§ **KRÓTKIE ZADANIE**: Policz wiersze pozycji poniżej, które zawierają słowo „size”. Podaj wyłącznie liczbę.

═══ DANE DO ĆWICZENIA

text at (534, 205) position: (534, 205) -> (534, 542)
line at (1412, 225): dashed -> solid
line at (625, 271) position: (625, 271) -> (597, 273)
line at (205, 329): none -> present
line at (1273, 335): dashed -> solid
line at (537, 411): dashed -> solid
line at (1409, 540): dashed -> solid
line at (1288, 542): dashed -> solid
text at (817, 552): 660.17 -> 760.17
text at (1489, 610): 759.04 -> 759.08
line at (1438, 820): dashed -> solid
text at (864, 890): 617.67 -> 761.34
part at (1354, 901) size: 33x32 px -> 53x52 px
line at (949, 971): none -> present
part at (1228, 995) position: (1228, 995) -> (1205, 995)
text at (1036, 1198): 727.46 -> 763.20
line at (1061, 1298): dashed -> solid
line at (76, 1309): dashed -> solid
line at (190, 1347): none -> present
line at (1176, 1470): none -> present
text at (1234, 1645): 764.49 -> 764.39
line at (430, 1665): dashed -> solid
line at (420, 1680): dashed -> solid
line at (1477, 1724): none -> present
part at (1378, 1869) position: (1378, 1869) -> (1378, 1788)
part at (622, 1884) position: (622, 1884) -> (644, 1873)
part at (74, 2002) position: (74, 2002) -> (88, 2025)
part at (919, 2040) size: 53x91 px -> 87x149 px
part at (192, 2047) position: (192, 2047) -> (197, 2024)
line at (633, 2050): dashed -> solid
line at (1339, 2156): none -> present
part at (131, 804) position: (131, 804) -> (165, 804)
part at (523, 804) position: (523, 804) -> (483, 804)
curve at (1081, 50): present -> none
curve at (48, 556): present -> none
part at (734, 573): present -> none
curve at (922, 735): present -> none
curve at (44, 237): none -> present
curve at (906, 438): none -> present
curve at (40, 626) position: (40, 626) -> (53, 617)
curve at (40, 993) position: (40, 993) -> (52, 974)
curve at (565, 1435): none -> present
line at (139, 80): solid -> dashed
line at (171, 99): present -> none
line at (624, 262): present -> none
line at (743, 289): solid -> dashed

══════

§ **PEŁNA ODPOWIEDŹ**: 2